A Síndrome de Proteus apresenta-se de formas variadas em decorrência de alteração nos genes reguladores dos receptores de insulina, o que leva ao hipercrescimento assimétrico de partes do corpo, podendo afetar a pele, o tecido subcutâneo, músculos, ossos e órgãos internos. Este crescimento aumentado acontece no início da infância e pode estabilizar em torno dos 15 anos.
Atualmente já dispomos de critérios clínicos bem estabelecidos para o diagnóstico da Síndrome de Proteus (VER AQUI REVISÃO RECENTE) . São eles:
1) Hipercrescimento progressivo e assimétrico, geralmente a partir de 6 a 18 meses de idade, com deformidade da estrutura óssea.
2) Um tipo de nevo especial chamado “cerebriforme” que pode ocorrer geralmente na planta do pé, ou na palma da mão, ou orelha. Este sinal é típico da Síndrome de Proteus.
3) Nevo verrucoso epidérmico linear.
4) Desequilíbrio adiposo (aumento da gordura nas partes afetadas e pouca gordura nas partes não afetadas).
5) Outros: defeitos vasculares (hemangioma), aumento de órgãos internos, tumores (especialmente cistos ovarianos e meningiomas), degeneração bolhosa pulmonar e dismorfias faciais.
O tratamento da Síndrome de Proteus consiste de avaliações clínicas regulares para se tentar controlar o excesso de crescimento, com procedimentos ortopédicos e cirurgias, e correção da escoliose se houver. Recomenda-se estudo radiológico do corpo inteiro na avaliação inicial e se necessário diante de sintomas novos.
Além disso, (especialmente depois da infância) é preciso o monitoramento e tratamento das tromboses venosas profundas e embolia pulmonares, monitoramento da função pulmonar (pode haver doença restritiva) e das manifestações cutâneas (nevos), assim como estarmos atentos à chance de aparecimento de tumores malignos (20%).
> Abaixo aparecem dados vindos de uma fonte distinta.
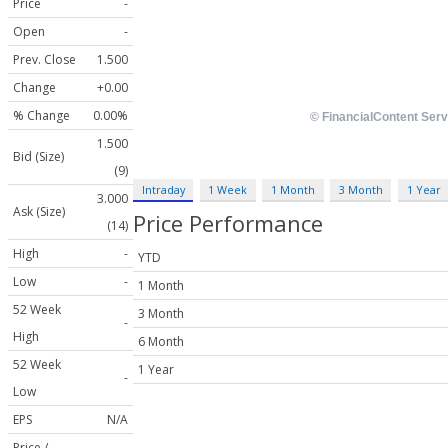
Price
-
Open
-
Prev. Close
1.500
Change
+0.00
% Change
0.00%
1.500
Bid (Size)
(9)
Intraday
1 Week
1 Month
3 Month
1 Year
3.000
Ask (Size)
Price Performance
(14)
High
-
YTD
Low
-
1 Month
52 Week
3 Month
-
High
6 Month
52 Week
1 Year
-
Low
EPS
N/A
Price /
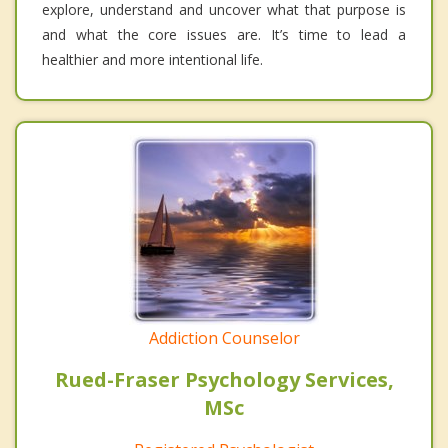
explore, understand and uncover what that purpose is
and what the core issues are. It’s time to lead a
healthier and more intentional life.
Addiction Counselor
Rued-Fraser Psychology Services,
MSc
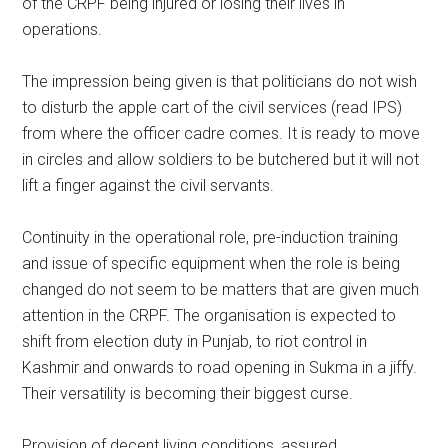
of the CRPF being injured or losing their lives in
operations.
The impression being given is that politicians do not wish
to disturb the apple cart of the civil services (read IPS)
from where the officer cadre comes. It is ready to move
in circles and allow soldiers to be butchered but it will not
lift a finger against the civil servants.
Continuity in the operational role, pre-induction training
and issue of specific equipment when the role is being
changed do not seem to be matters that are given much
attention in the CRPF. The organisation is expected to
shift from election duty in Punjab, to riot control in
Kashmir and onwards to road opening in Sukma in a jiffy.
Their versatility is becoming their biggest curse.
Provision of decent living conditions, assured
Atenção especial deve ser dada às dificuldades de aprendizado e problemas emocionais decorrentes das dificuldades sociais provocadas pelo preconceito.
Não há risco de transmitir a doença para os filhos.
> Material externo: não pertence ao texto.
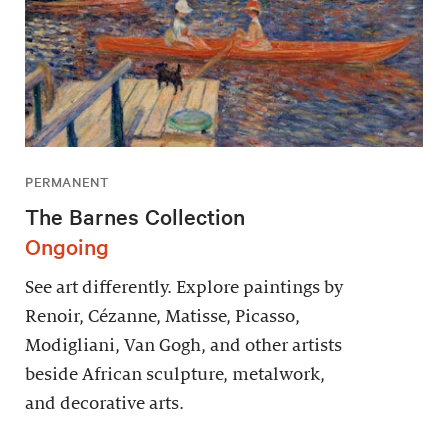
PERMANENT
The Barnes Collection
Ongoing
See art differently. Explore paintings by
Renoir, Cézanne, Matisse, Picasso,
Modigliani, Van Gogh, and other artists
beside African sculpture, metalwork,
and decorative arts.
Mais informações podem ser encontradas em: Proteus Foundation 4915 Dry Stone Drive Colorado Springs CO 80918 Phone: 719-660-1346 www.proteus-syndrome.org
Até 15 dias atrás, eu havia visto apenas uma pessoa com a Síndrome de Proteus, um adulto, que convive bem com a assimetria corporal causada pela doença, não apresenta dificuldades de aprendizado e seu maior problema foi o ganho de peso (uma das epidemias em que que vivemos), o que está forçando as articulações dos joelhos e causando artrose e dor.
Até 15 dias atrás, eu me referia à Doença do Homem Elefante com uma espécie de alívio, afastando-a da NF1, dizendo: – Não, a Doença do Homem Elefante não é NF1, é Proteus! – e creio que eu fazia um gesto involuntário com as mãos, como se quisesse me livrar daquele peso sobre os ombros que carreguei durante tantos anos.
No entanto, há 15 dias, atendi uma criança de dois anos com suspeita de NF1, mas que na verdade nasceu com a Síndrome de Proteus. E eu decidi não mencionar aos pais a história do “Homem Elefante”.